Optimism about what’s to come: Moody’s believes efforts taken to tighten liquidity and tame inflation “raise the prospects of durably lower inflation and interest rates, as the central bank’s monetary policy credibility and effectiveness strengthen.”
Fiscal measures to bear fruit: The agency sees subsidy reforms and tax reforms helping the government reach a primarily surplus of 3.5% of GDP this fiscal year.
But don’t get too excited: Credit vulnerabilities remain a risk and “plausible developments” could put efforts to improve debt affordability off track, seeing as “material improvements in debt affordability, the debt burden, and external stability depend on further steady enhancements in monetary and fiscal policy effectiveness, which are still nascent.”

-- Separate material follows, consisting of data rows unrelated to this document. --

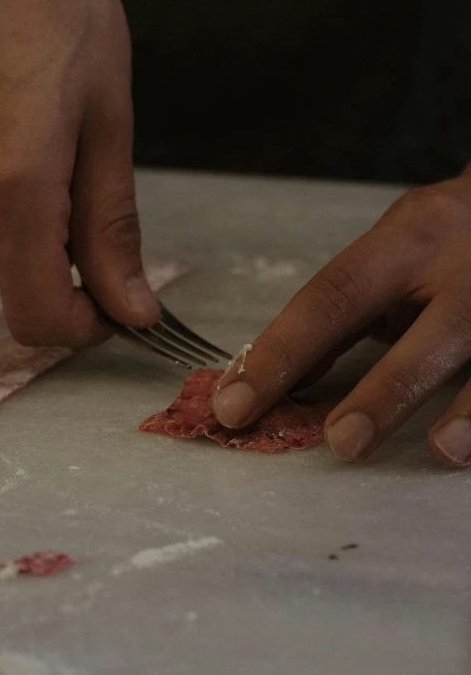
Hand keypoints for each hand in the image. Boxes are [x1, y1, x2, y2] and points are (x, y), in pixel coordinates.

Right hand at [0, 0, 158, 346]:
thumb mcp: (108, 114)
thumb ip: (110, 221)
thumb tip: (131, 306)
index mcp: (14, 185)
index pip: (38, 317)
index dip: (88, 325)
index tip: (120, 303)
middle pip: (13, 289)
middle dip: (66, 276)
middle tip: (98, 217)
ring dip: (38, 235)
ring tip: (61, 159)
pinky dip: (12, 204)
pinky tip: (29, 147)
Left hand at [213, 166, 470, 466]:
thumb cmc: (444, 234)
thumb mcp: (391, 252)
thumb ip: (347, 310)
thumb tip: (287, 374)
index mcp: (406, 240)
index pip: (335, 295)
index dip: (284, 350)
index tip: (237, 402)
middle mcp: (461, 262)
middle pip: (429, 324)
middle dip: (385, 387)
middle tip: (340, 442)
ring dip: (467, 405)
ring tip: (440, 450)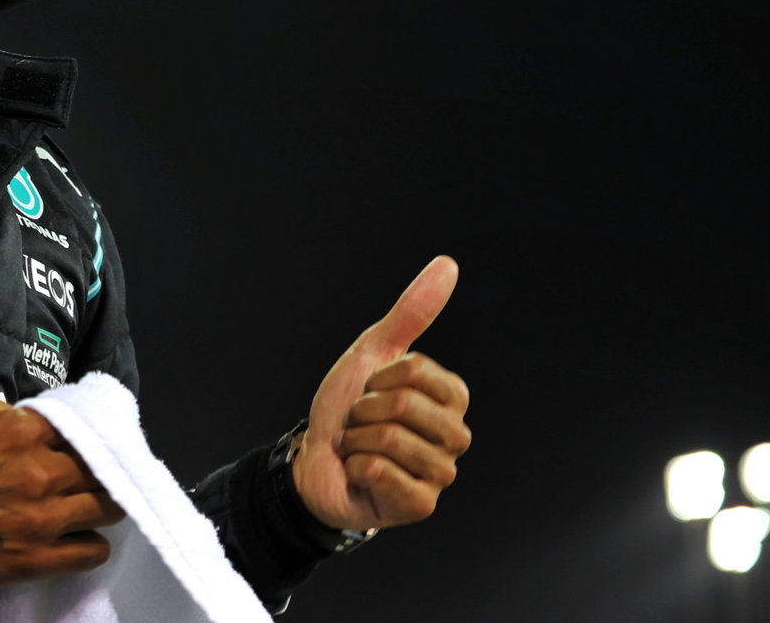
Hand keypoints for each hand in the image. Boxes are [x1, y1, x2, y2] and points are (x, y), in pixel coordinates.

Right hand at [0, 388, 124, 589]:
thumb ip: (8, 407)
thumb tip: (36, 415)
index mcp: (23, 432)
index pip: (83, 426)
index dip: (87, 434)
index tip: (88, 442)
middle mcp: (40, 473)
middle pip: (102, 468)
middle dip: (100, 470)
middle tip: (94, 475)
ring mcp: (43, 519)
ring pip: (108, 508)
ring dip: (104, 505)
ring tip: (92, 506)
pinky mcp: (38, 559)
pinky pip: (94, 551)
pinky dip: (93, 544)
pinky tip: (81, 538)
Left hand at [291, 255, 471, 531]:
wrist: (314, 460)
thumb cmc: (347, 408)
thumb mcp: (372, 353)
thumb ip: (411, 312)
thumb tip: (447, 265)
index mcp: (451, 399)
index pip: (417, 371)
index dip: (379, 376)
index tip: (371, 389)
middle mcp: (455, 436)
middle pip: (404, 405)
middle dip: (364, 409)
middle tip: (360, 422)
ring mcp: (440, 474)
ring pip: (390, 439)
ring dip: (356, 439)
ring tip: (358, 447)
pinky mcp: (420, 505)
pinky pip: (381, 472)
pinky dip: (356, 467)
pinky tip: (360, 473)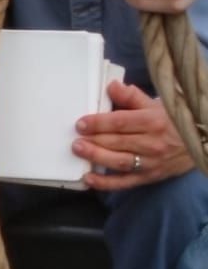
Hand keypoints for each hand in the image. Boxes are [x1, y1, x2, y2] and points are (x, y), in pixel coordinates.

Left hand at [76, 77, 193, 192]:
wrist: (201, 142)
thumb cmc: (173, 121)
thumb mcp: (157, 105)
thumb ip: (132, 97)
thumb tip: (111, 85)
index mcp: (153, 122)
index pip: (121, 122)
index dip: (99, 123)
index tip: (81, 123)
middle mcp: (152, 143)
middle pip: (117, 142)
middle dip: (93, 140)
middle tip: (74, 139)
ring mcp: (151, 162)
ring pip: (119, 161)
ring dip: (97, 157)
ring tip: (78, 151)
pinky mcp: (150, 177)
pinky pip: (126, 182)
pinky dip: (106, 183)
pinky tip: (89, 179)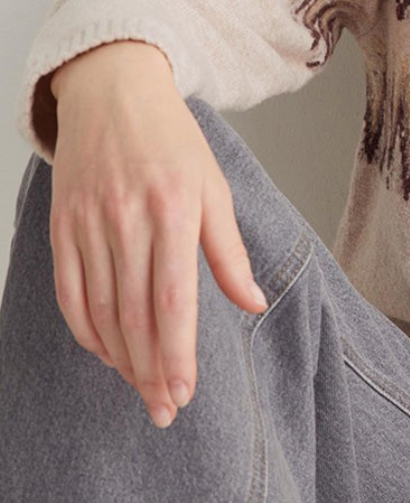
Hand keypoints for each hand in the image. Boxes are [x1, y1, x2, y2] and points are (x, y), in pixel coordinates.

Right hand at [47, 43, 267, 427]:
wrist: (112, 91)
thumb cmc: (173, 141)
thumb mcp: (215, 189)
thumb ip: (229, 253)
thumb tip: (254, 305)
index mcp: (174, 210)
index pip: (173, 300)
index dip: (176, 354)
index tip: (185, 394)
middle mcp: (127, 218)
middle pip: (136, 315)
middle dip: (151, 371)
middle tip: (165, 411)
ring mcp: (88, 223)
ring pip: (101, 310)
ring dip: (121, 359)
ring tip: (142, 390)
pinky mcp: (62, 226)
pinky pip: (70, 292)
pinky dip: (87, 331)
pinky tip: (108, 353)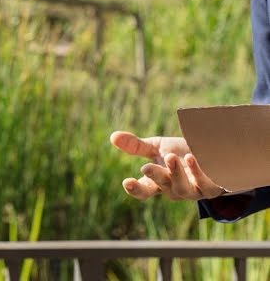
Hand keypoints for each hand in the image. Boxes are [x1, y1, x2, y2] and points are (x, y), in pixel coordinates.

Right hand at [110, 131, 224, 201]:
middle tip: (146, 167)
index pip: (144, 191)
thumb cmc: (183, 151)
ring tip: (170, 157)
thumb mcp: (158, 147)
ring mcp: (194, 191)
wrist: (217, 153)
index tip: (126, 182)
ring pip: (183, 189)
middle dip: (155, 177)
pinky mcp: (213, 188)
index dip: (135, 189)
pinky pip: (205, 185)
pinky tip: (192, 158)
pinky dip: (197, 173)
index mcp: (159, 181)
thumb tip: (112, 137)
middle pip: (163, 188)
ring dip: (175, 174)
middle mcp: (175, 189)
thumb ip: (136, 146)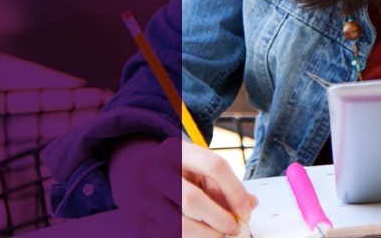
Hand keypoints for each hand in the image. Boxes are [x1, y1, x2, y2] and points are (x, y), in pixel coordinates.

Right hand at [109, 136, 256, 236]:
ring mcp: (143, 198)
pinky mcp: (138, 222)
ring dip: (207, 236)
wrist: (130, 171)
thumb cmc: (174, 170)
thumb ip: (222, 184)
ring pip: (179, 226)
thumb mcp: (196, 166)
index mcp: (176, 151)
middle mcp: (155, 171)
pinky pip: (169, 237)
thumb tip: (250, 204)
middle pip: (192, 199)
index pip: (213, 166)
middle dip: (220, 219)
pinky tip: (201, 237)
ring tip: (219, 236)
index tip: (246, 210)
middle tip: (235, 229)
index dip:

What could derail efforts? Moody’s points to challenges arising in case of heightened demand for FX, in case regional developments result in outflows or lower confidence in the EGP. There is also the possibility of fiscal policy challenges as the Madbouly government works to increase social spending as needed.
Looking into Moody’s crystal ball: The agency sees the debt-to-GDP ratio to fall below 80% in the fiscal year 2026-27 from a forecasted 84% for the current fiscal year. It also sees interest-to-revenue to dip under 50% in FY 26-27 from 63% this fiscal year and external debt service to peak this fiscal year at USD 33 bn.